Sinema, 42, has a law degree, worked as a social worker and was a political activist in her 20s, running as an independent Green Party candidate for the Arizona House. She then became a Democrat and served several terms in the state Legislature. Sinema started as an overt liberal but developed a reputation for compromise among her Republican peers, laying the groundwork to tack to the center.
When the 9th Congressional District was created after the 2010 Census, Sinema ran for the Phoenix-area seat as a centrist and won the 2012 election.
McSally, 52, was the first female Air Force pilot to fly in combat, flying A-10 attack jets. She also was the first woman to command a fighter squadron, again in A-10s.

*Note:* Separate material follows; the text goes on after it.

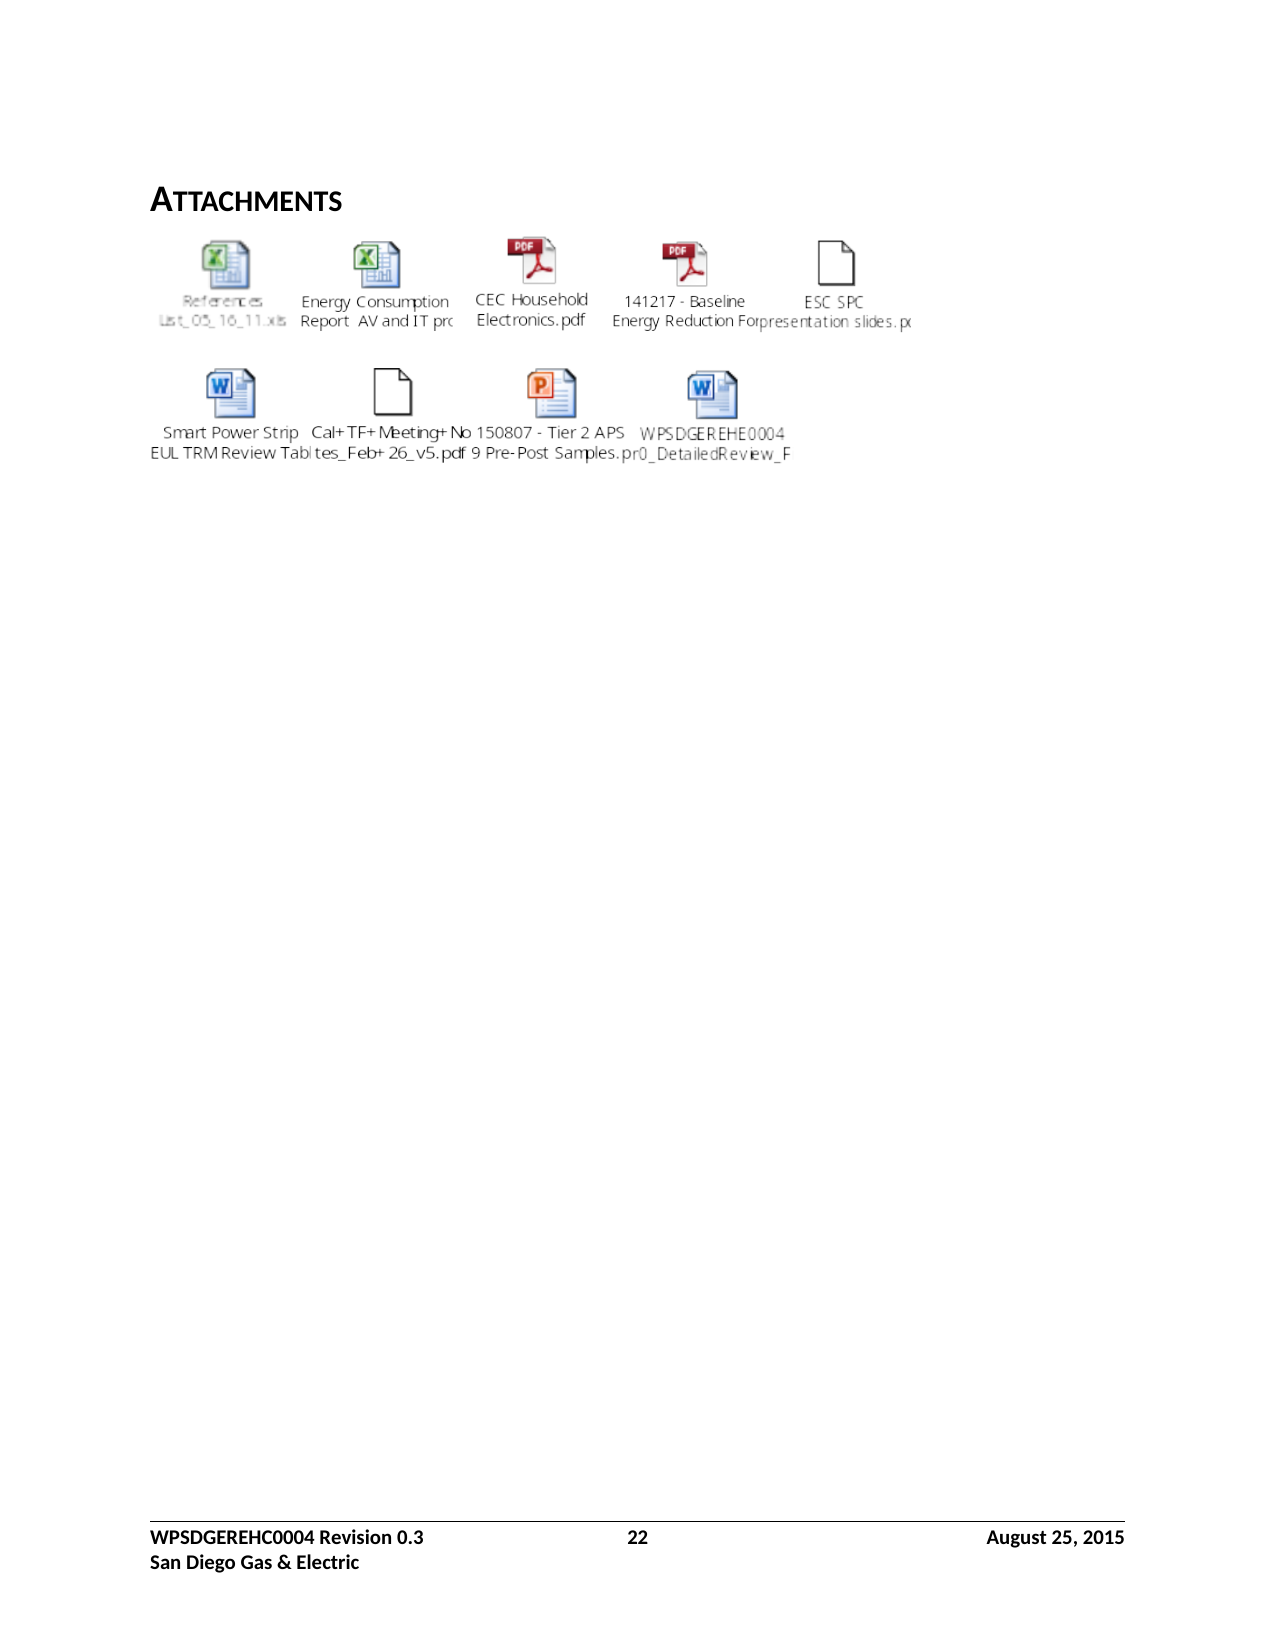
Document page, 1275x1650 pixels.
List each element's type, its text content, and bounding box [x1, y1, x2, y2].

subtitle Attachments [150, 175, 1125, 221]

McSally lost her first race in Arizona’s 2nd congressional district in 2012, when she was narrowly defeated by Democratic Rep. Ron Barber, who replaced Rep. Gabby Giffords after she was wounded in a 2011 assassination attempt. But McSally came back to win the 2014 election, beating Barber by a narrow margin. She was re-elected in 2016.
There’s still a chance McSally becomes a senator soon. One of her political mentors, Jon Kyl, was appointed in September to fill John McCain’s seat after Arizona’s senior senator died following a struggle against brain cancer.
Kyl said he’d only serve through Jan. 3, which would mean the state’s Republican governor, Doug Ducey, would get to select another senator. That person would run for re-election in 2020. Ducey campaigned with McSally often last month.
Flake was an outspoken critic of Trump and announced in 2017 that he would not seek re-election, acknowledging he could not win a GOP primary in the current political climate. His support of the president’s initiatives, however, was mixed. He strongly backed last year’s tax cut bill but criticized Trump’s positions on free trade.